─── Extracted information ───

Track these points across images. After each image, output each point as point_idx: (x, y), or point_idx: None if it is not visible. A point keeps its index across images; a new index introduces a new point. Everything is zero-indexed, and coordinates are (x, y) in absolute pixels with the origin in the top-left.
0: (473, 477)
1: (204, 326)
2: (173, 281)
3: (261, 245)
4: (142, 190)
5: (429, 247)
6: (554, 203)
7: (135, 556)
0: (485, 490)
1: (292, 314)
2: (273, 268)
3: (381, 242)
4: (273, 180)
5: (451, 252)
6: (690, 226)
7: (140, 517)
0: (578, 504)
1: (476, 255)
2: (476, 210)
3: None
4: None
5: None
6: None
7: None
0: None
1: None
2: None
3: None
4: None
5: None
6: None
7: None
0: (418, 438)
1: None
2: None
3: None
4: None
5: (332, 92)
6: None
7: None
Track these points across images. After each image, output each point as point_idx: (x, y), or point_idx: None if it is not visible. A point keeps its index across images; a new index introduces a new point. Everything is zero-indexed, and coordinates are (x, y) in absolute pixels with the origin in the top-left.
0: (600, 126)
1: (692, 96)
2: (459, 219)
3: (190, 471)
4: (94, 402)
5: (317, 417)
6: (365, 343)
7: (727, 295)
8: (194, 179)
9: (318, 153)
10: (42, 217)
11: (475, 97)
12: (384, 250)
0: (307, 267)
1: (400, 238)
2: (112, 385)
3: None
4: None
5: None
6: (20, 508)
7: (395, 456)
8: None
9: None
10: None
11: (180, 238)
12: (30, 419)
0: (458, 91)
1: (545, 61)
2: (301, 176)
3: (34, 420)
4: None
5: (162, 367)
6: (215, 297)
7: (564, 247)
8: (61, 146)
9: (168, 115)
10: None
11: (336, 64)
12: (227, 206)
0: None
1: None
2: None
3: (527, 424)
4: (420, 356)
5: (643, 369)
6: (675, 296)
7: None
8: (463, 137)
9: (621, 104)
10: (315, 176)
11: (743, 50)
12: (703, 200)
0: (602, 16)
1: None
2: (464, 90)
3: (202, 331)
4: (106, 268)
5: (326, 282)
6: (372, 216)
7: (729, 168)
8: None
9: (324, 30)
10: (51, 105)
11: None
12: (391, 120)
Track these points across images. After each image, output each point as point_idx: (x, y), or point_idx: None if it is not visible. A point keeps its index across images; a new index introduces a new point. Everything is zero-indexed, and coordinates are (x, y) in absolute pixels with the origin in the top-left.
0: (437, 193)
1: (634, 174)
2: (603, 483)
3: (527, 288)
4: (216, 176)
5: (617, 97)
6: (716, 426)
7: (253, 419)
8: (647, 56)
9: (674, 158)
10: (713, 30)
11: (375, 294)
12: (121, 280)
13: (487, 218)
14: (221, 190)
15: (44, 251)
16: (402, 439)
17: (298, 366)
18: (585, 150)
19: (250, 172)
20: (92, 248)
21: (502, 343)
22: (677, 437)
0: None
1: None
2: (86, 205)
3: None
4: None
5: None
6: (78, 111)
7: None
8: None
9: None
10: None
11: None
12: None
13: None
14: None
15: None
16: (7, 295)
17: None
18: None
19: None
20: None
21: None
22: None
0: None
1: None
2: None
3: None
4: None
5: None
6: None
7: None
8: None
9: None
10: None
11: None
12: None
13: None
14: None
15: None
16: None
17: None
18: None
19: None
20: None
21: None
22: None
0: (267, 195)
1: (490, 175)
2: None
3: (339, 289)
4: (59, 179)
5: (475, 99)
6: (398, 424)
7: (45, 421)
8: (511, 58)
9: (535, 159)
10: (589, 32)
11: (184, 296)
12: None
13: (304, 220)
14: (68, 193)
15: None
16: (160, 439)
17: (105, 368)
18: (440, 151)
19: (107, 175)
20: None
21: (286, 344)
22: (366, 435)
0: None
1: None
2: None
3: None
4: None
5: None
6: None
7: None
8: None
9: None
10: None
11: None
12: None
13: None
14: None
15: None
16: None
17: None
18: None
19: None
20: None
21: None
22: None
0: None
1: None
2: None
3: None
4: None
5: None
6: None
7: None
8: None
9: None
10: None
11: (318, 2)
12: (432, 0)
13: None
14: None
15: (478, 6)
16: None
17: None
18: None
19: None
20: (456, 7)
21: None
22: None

───

[Exercise goal] Can you write out the stretch from the start of the records through the line containing "1: (476, 255)", replacing "top-left" with "upper-left" and changing nothing else?

[Final result]
Track these points across images. After each image, output each point as point_idx: (x, y), or point_idx: None if it is not visible. A point keeps its index across images; a new index introduces a new point. Everything is zero-indexed, and coordinates are (x, y) in absolute pixels with the origin in the upper-left.
0: (473, 477)
1: (204, 326)
2: (173, 281)
3: (261, 245)
4: (142, 190)
5: (429, 247)
6: (554, 203)
7: (135, 556)
0: (485, 490)
1: (292, 314)
2: (273, 268)
3: (381, 242)
4: (273, 180)
5: (451, 252)
6: (690, 226)
7: (140, 517)
0: (578, 504)
1: (476, 255)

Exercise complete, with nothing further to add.